About two months ago, I posted (1) a critique of a highly publicized Mathematica Policy Research study released to the media about the vastly overstated “value” of value-added measures, and (2) another critique of another study released to the media by the National Bureau of Economic Research (NBER). This one, like the other, was not peer-reviewed, or even internally reviewed, yet it was released despite its major issues (e.g., overstated findings about VAMs based on a sample for which only 17% of teachers actually had value-added data).
Again, neither study went through a peer review process, both were wrought with methodological and conceptual issues that did not warrant study findings, and both, regardless, were released to the media for wide dissemination.
Yet again, VAM enthusiasts are attempting to VAMboozle policymakers and the general public with another faulty study, again released by the National Bureau of Economic Research (NBER). But, in an unprecedented move, this time NBER has released the same, highly flawed study three times, even though the first study first released in 2011 still has not made it through peer-review to official publication and it has, accordingly, not proved itself as anything more than a technical report with major methodological issues.

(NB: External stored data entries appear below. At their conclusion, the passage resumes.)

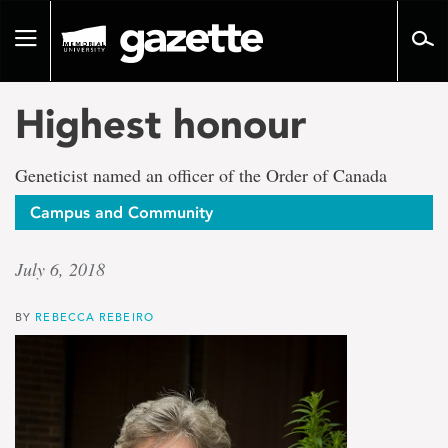
Go
to
Toggle
page
navigation
content
Highest honour
Geneticist named an officer of the Order of Canada
Campus and Community
July 6, 2018
BY
REBECCA REBEIRO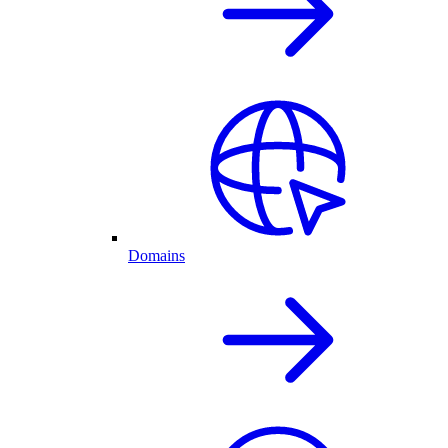
Domains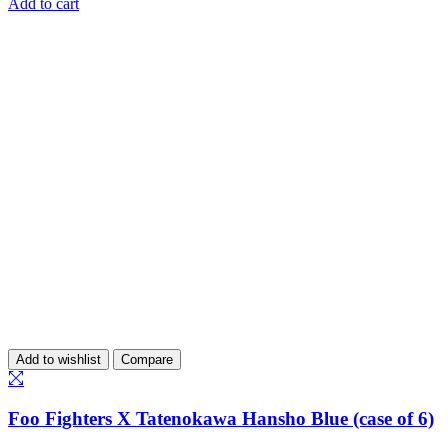
Add to cart
Add to wishlist
Compare
Foo Fighters X Tatenokawa Hansho Blue (case of 6)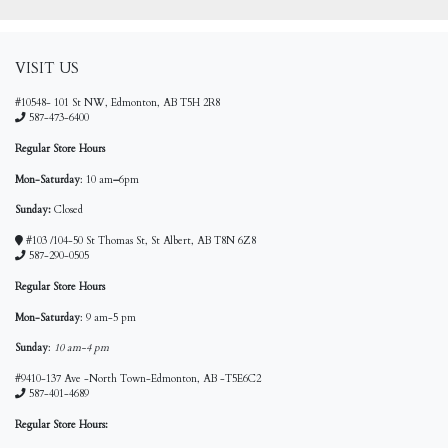
VISIT US
#10548- 101 St NW, Edmonton, AB T5H 2R8
587-473-6400
Regular Store Hours
Mon-Saturday
: 10 am
–
6pm
Sunday:
Closed
#103 /104-50 St Thomas St, St Albert, AB T8N 6Z8
587-290-0505
Regular Store Hours
Mon-Saturday
: 9 am-5 pm
Sunday
:
10 am-4 pm
#9410-137 Ave -North Town-Edmonton, AB -T5E6C2
587-401-4689
Regular Store Hours:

In the first study (2011) Raj Chetty (Economics Professor at Harvard), John Friedman (Assistant Professor of Public Policy at Harvard), and Jonah Rockoff (Associate Professor of Finance and Economics at Harvard) conducted value-added analyses on a massive data set and (over-simplistically) presented (highly-questionable) evidence that favored teachers’ long-lasting, enduring, and in some cases miraculous effects. While some of the findings would have been very welcomed to the profession, had they indeed been true (e.g., high value-added teachers substantively affect students incomes in their adult years), the study’s authors way-overstated their findings, and they did not consider alternative hypotheses in terms of what other factors besides teachers might have caused the outcomes they observed (e.g., those things that happen outside of schools).

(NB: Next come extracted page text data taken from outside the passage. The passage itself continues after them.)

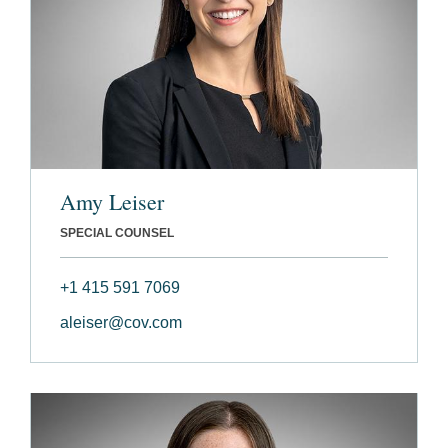
Amy Leiser
SPECIAL COUNSEL
+1 415 591 7069
aleiser@cov.com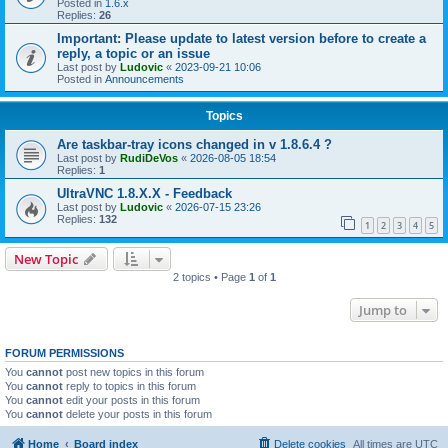
Posted in
1.6.x
Replies:
26
Important: Please update to latest version before to create a
reply, a topic or an issue
Last post by
Ludovic
«
2023-09-21 10:06
Posted in
Announcements
Topics
Are taskbar-tray icons changed in v 1.8.6.4 ?
Last post by
RudiDeVos
«
2026-08-05 18:54
Replies:
1
UltraVNC 1.8.X.X - Feedback
Last post by
Ludovic
«
2026-07-15 23:26
Replies:
132
1
2
3
4
5
New Topic
2 topics • Page
1
of
1
Jump to
FORUM PERMISSIONS
You
cannot
post new topics in this forum
You
cannot
reply to topics in this forum
You
cannot
edit your posts in this forum
You
cannot
delete your posts in this forum
Home
Board index
Delete cookies
All times are
UTC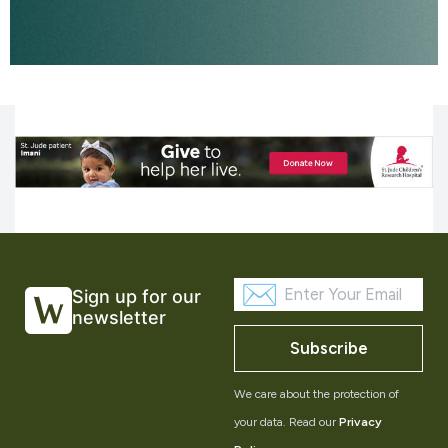
Sign up for our
newsletter
Subscribe
We care about the protection of
your data. Read our
Privacy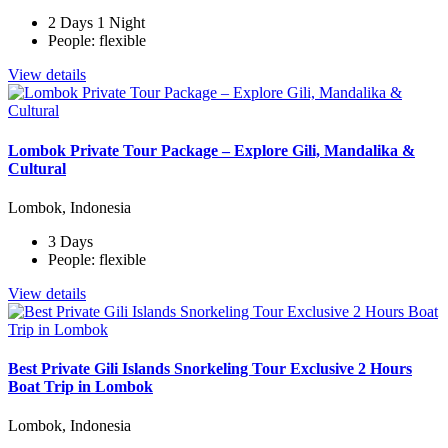
2 Days 1 Night
People: flexible
View details
Lombok Private Tour Package – Explore Gili, Mandalika &
Cultural
Lombok, Indonesia
3 Days
People: flexible
View details
Best Private Gili Islands Snorkeling Tour Exclusive 2 Hours
Boat Trip in Lombok
Lombok, Indonesia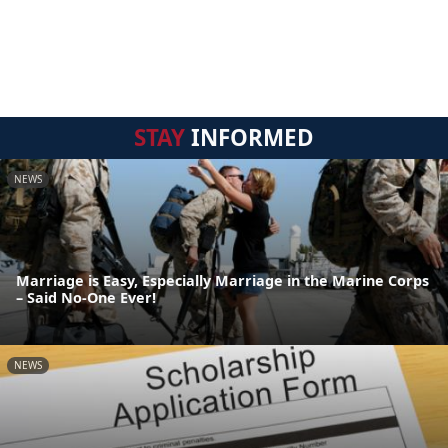
STAY
INFORMED
NEWS
Marriage is Easy, Especially Marriage in the Marine Corps
– Said No-One Ever!
NEWS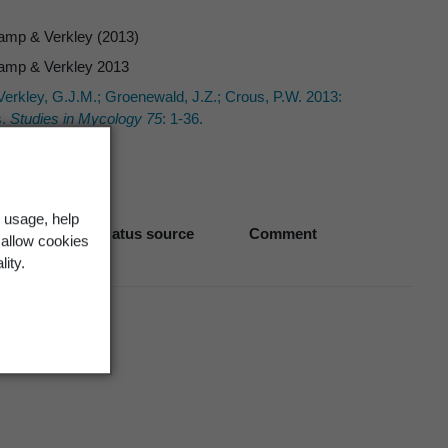
amp & Verkley (2013)
amp & Verkley 2013
erkley, G.J.M.; Groenewald, J.Z.; Crous, P.W. 2013:
.
Studies in Mycology 75
: 1-36.
 usage, help
Biostatus source
Comment
 allow cookies
lity.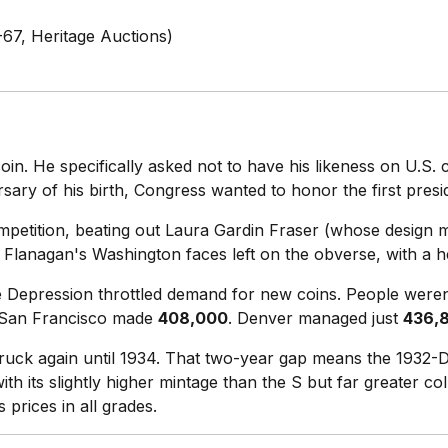
67, Heritage Auctions)
n. He specifically asked not to have his likeness on U.S. 
sary of his birth, Congress wanted to honor the first presi
etition, beating out Laura Gardin Fraser (whose design ma
Flanagan's Washington faces left on the obverse, with a he
the Depression throttled demand for new coins. People were
 San Francisco made
408,000
. Denver managed just
436,
ruck again until 1934. That two-year gap means the 1932-D 
h its slightly higher mintage than the S but far greater coll
prices in all grades.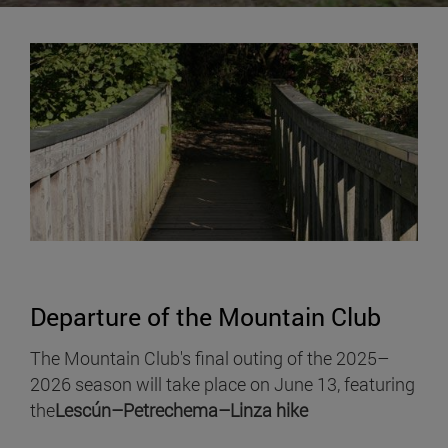
Departure of the Mountain Club
The Mountain Club's final outing of the 2025–
2026 season will take place on June 13, featuring
the
Lescún–Petrechema–Linza hike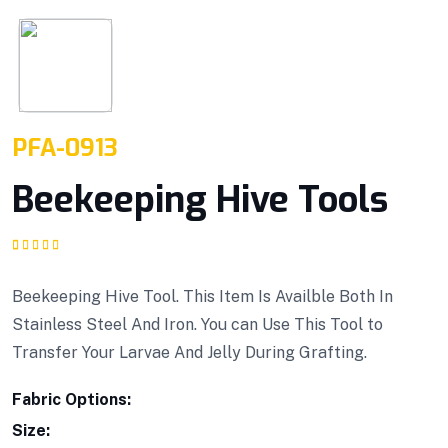
PFA-0913
Beekeeping Hive Tools
Rated
1
5.00
out
of 5 based on
customer rating
Beekeeping Hive Tool. This Item Is Availble Both In
Stainless Steel And Iron. You can Use This Tool to
Transfer Your Larvae And Jelly During Grafting.
Fabric Options:
Size: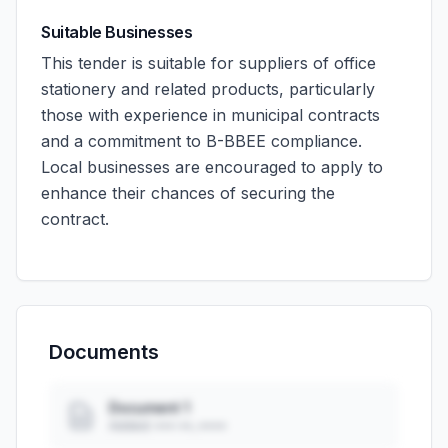
Suitable Businesses
This tender is suitable for suppliers of office
stationery and related products, particularly
those with experience in municipal contracts
and a commitment to B-BBEE compliance.
Local businesses are encouraged to apply to
enhance their chances of securing the
contract.
Documents
Document 1
Added: ••• ••, ••••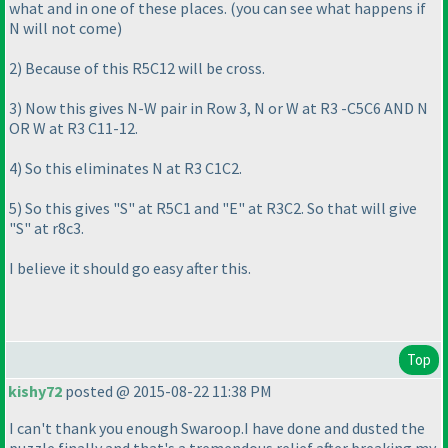
what and in one of these places.
(you can see what happens if
N will not come
)
2
) Because of this R5C12 will be cross.
3
) Now this gives N-W pair in Row 3, N or W at R3 -C5C6 AND N
OR W at R3 C11-12.
4
) So this eliminates N at R3 C1C2.
5
) So this gives "S" at R5C1 and "E" at R3C2. So that will give
"S" at r8c3.
I believe it should go easy after this.
Top
kishy72
posted @ 2015-08-22 11:38 PM
I can't thank you enough Swaroop.I have done and dusted the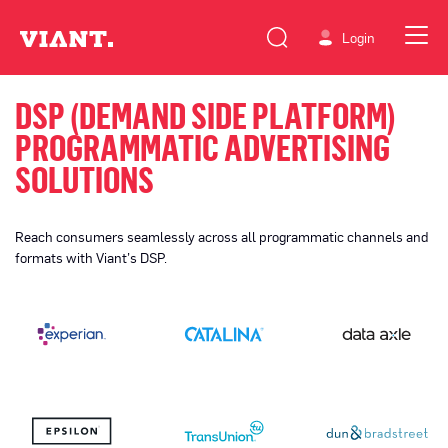
Login
DSP (DEMAND SIDE PLATFORM)
PROGRAMMATIC ADVERTISING
SOLUTIONS
Reach consumers seamlessly across all programmatic channels and
formats with Viant’s DSP.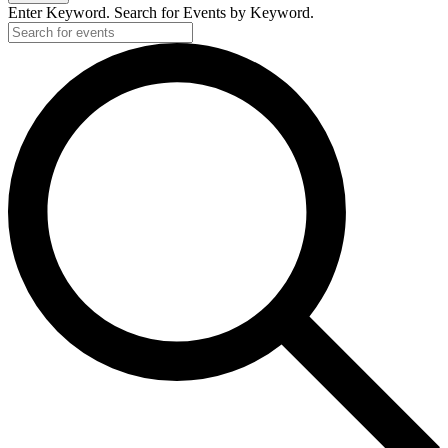
2025
Enter Keyword. Search for Events by Keyword.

Accordingly, and more than appropriately, this study has only been critiqued since, in subsequent attempts to undo what should not have been done in the first place (thanks to both the media and the study’s authors given the exaggerated spin they spun given their results). See, for example, one peer-reviewed critique here, two others conducted by well-known education scholars (i.e., Bruce Baker [Education Professor at Rutgers] and Dale Ballou [Associate Professor of Education at Vanderbilt)) here and here, and another released by the Institute of Education Sciences’ What Works Clearinghouse here.
Maybe in response to their critics, maybe to drive the false findings into more malformed policies, maybe because Chetty (the study’s lead author) just received the John Bates Clark Medal awarded by the American Economic Association, or maybe to have the last word, NBER just released the same exact paper in two more installments. See the second and third releases, positioned as Part I and Part II, to see that they are exactly the same but being promulgated, yet again. While “they” acknowledge that they have done this on the first page of each of the two, it is pretty unethical to go the second round given all of the criticism, the positive and negative press this “working paper” received after its original release(s), and given the study has still not made it through to print in a peer-reviewed journal.
*Thanks to Sarah Polasky for helping with this post.